During the period of the fellowship I was hoping to deepen my research focus on "Religion and Art? Contemporary Interpretations of Veiling, Calligraphy, Mashrabiyya, etc." or (another working title) "Neo-Orientalism and postcolonial criticism in current exhibitions".
As is often the case, things never turn out as planned: after the first intensive research that would soon be adopted in graceful words, the events began: The international HERA research project "Iconic religion. How Imaginaries of Religious Encounter structure Urban Space" was granted approval! The interdisciplinary research group focuses on religious icons and icons of religious encounter in the metropoles Amsterdam, Berlin and London. In order to consider the complex nature of icons and to analyse how the religious dimension may become dominant over other dimensions of meaning, Iconic Religion combines spatial, material-aesthetic, visual analysis, and communicative-semiotic approaches with discourse analysis and reception studies. As a result of the approved project, my work here in Bochum shifted to the question of how to exhibit religion, for part of the "Iconic Religion" project includes the concept for an exhibition, as a form of knowledge transfer the exhibition is to show about 100 photos bundling the results of the international research. Photographs are constantly shifting between documentation and interpretation, that means they depict both an interpreted and a documented reality. The exhibition in the HERA-project is about to face a great challenge! It aims to transfer and produce knowledge. In order to doing so the project will firstly integrate religious communities. Thus, the decision to choose particular photos could be discussed in advance with members of the local religious communities.
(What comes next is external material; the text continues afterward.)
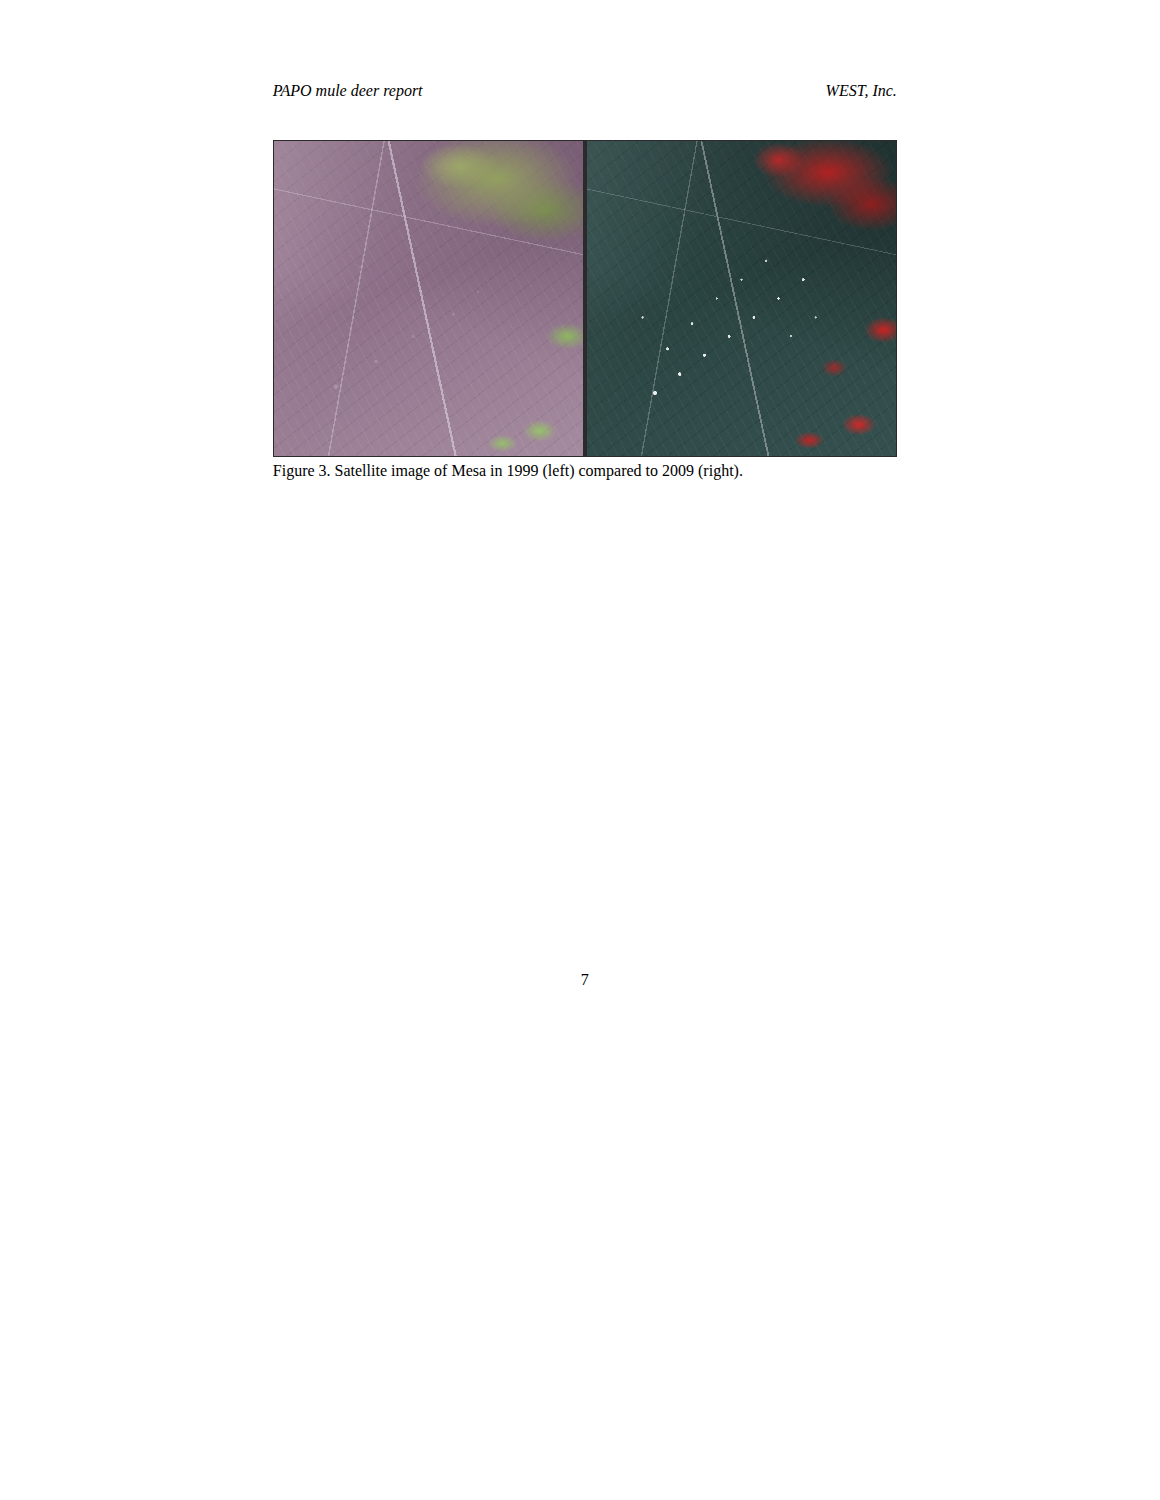PAPO mule deer report WEST, Inc.
Figure 3. Satellite image of Mesa in 1999 (left) compared to 2009 (right).
7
Secondly it will use participatory methods, for instance focus groups that will be deployed in the course of developing the exhibition. Thirdly the project will foster communication between the exhibition professionals and potential visitors that will give rise to a multiperspective view on the photographs presented, reflecting the complexity of religious and cultural encounters. All these steps and approaches will lead to the message: Exhibitions can be a space for transferring knowledge about the dynamics in the history of religions.